In the quest for something better to run our cars on than gasoline, one of the proposals is flywheels. In fact, for a while there were flywheel-powered buses running in Switzerland and Belgium. On one level, it makes a lot of sense: you're storing energy as mechanical motion, and we're pretty good at transmitting mechanical motion from place to place. On another level it scares the living daylights out of me: a car in motion uses tens of kilowatts, so the car must be able to store hundreds of kilowatt-hours. If you let all those loose at once bad things will happen: 100 g of TNT going off releases about a hundred kilowatt-hours. Fortunately it's hard to get gasoline to do this, but a flywheel is just itching to dump all its energy. Batteries are a little scary too, to be honest. But anyway, that's all a digression: I want to talk about some really staggering examples of flywheel energy storage: pulsars and black holes.

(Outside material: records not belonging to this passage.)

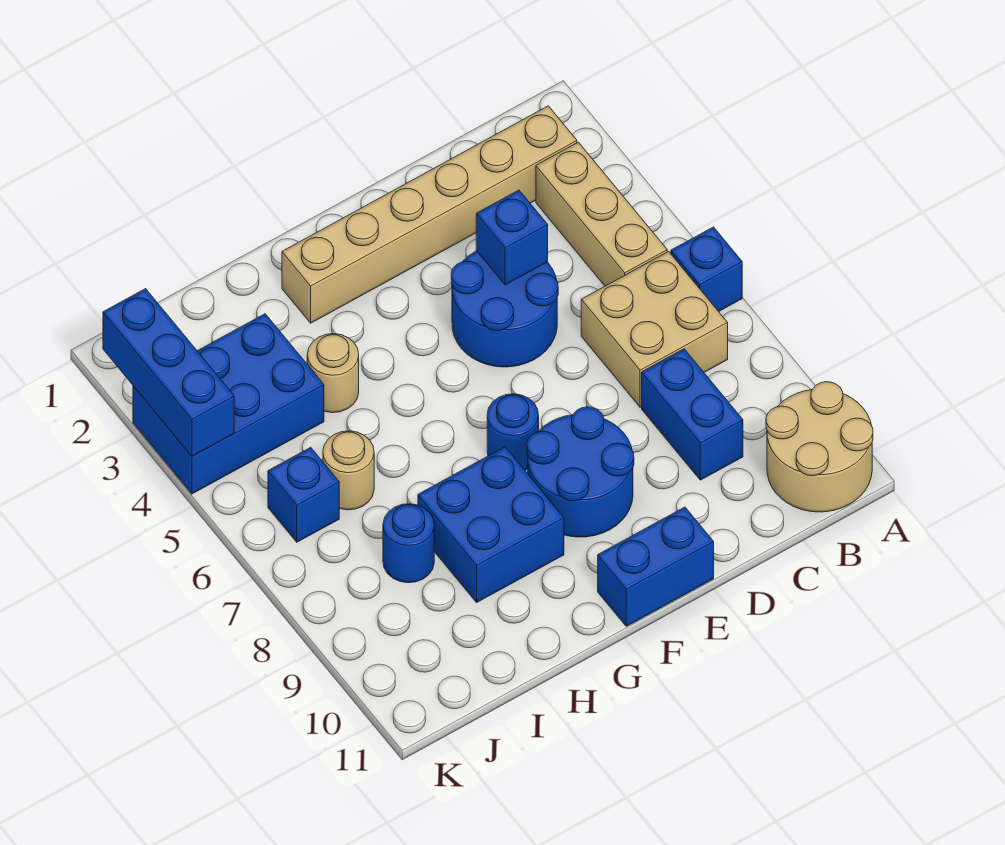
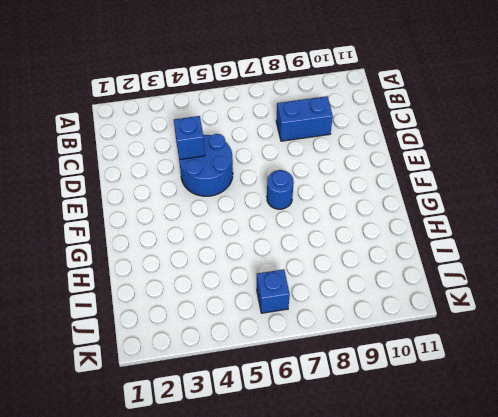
none -> blue 1x1 brick [671,227,742,312]
none -> tan 2x2 round brick [766,382,873,512]
none -> tan 1x6 brick [282,106,577,323]

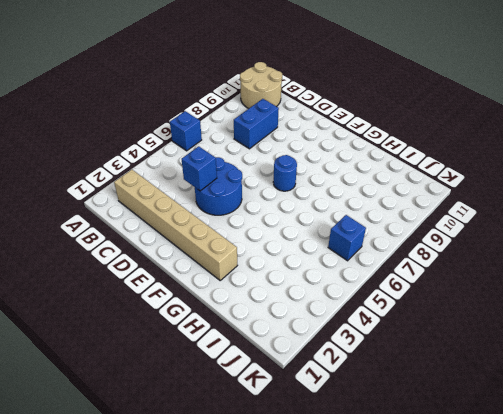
none -> tan 1x3 brick [536,142,667,286]
none -> tan 2x2 brick [581,252,728,407]
none -> blue 2x2 round brick [527,407,634,537]

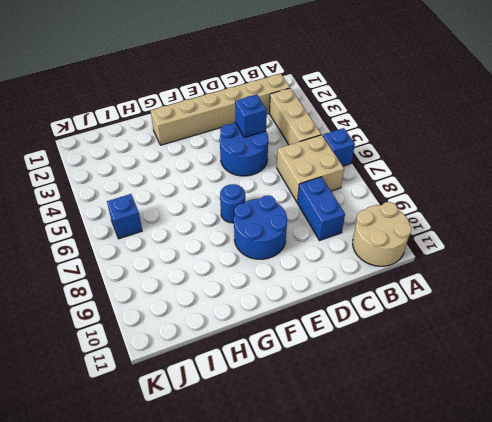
none -> blue 1x2 brick [598,507,714,626]
none -> blue 2x2 brick [418,447,564,602]
none -> tan 1x1 round brick [307,334,359,413]

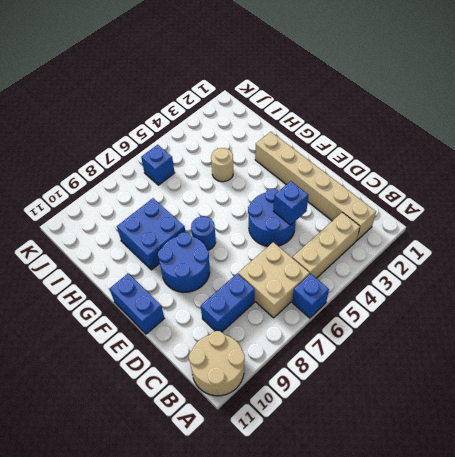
none -> blue 2x3 brick [133,314,324,494]
none -> tan 1x1 round brick [323,431,374,510]
none -> blue 1x1 round brick [383,504,434,583]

My pet pulsar, PSR J1023+0038, is putting out about thirteen times as much power as our Sun. But there's no nuclear burning to power it; all that power is coming from the energy stored up in the pulsar's rotation. And even at the prodigious rate it's being liberated, the pulsar can go on at pretty much its current power levels for billions of years - considerably longer than our Sun. Of course, the power is not coming out in a very convenient form for harvesting: mostly it's a relativistic electron-positron-magnetic-field wind - we would call that beta radiation if there were only a few particles instead of a massive stream. A small fraction, maybe a few percent, comes out as gamma rays, and even less of the power comes out as X-rays. So not the most accessible form, or the most hospitable environment.
Where does all this energy come from? Still not nuclear fusion, as it turns out. This pulsar was once a young pulsar that radiated away almost all its stored rotational energy (only took a few million years!), but then it was "recycled": its companion dumped material onto the pulsar, and this spun the pulsar back up to its current extremely fast rotation. So ultimately the energy comes from gravity. The Big Bang was so inconsiderate as to leave matter strewn all over the universe rather than all concentrated in one spot, a fact that neutron stars and black holes are eager to rectify. And it turns out that with nuclear fission you can get out a tenth of a percent of the fuel's mass as energy, with fusion you get a third of a percent, but with accretion - using gravity alone - you can get fully half the fuel's mass turned into energy.
The fact that gravity can extract a great deal of energy from matter - demonstrated on a small scale by meteors - is relatively easy to work out given how far you can fall towards a black hole before disappearing. Most of it comes out as the matter is on its way in, but it turns out that some of it can be stored in the black hole's rotation.
In fact, early on, a scheme was worked out to actually extract (some of) the energy that had been deposited into a spinning black hole. The basic idea was, you build a ring of space stations around the hole. They drop massive objects down towards the black hole, aiming them so that they just skim the horizon. Now, a spinning black hole obviously doesn't have any surface features to show you it's spinning, but it does produce a weird phenomenon called "frame dragging", in which objects near the black hole tend to get swept up into its rotation (usually just before their total obliteration). But aim an object right, and it can get pulled along a bit before it comes flying back out from near the horizon. Catch it and you can extract that extra bit of energy it got by being pulled along. Plus if you need to refill the black hole with usable energy, you can toss your garbage in along a trajectory that spins the hole up.
This sounds like something from Physics Experiment Land, grist for some of the weirder science fiction. And it is. But it turns out that in fact, lots of black holes are rotating very rapidly, and that rotation actually does put all kinds of energy into nearby material, in some cases ejecting it in massive intergalactic jets. The mechanism involves magnetic fields, not threading the black hole (it can't sustain them) but threading the plasma around it, being stretched, pulled, and strengthened by the motion near the hole. The energy balance is a little delicate - under some conditions, the energy comes directly from the infalling material, and it spins the black hole a little faster, but under other conditions, the black hole drives the material.
And at least you don't need to worry about black holes coming apart if you spin them too fast.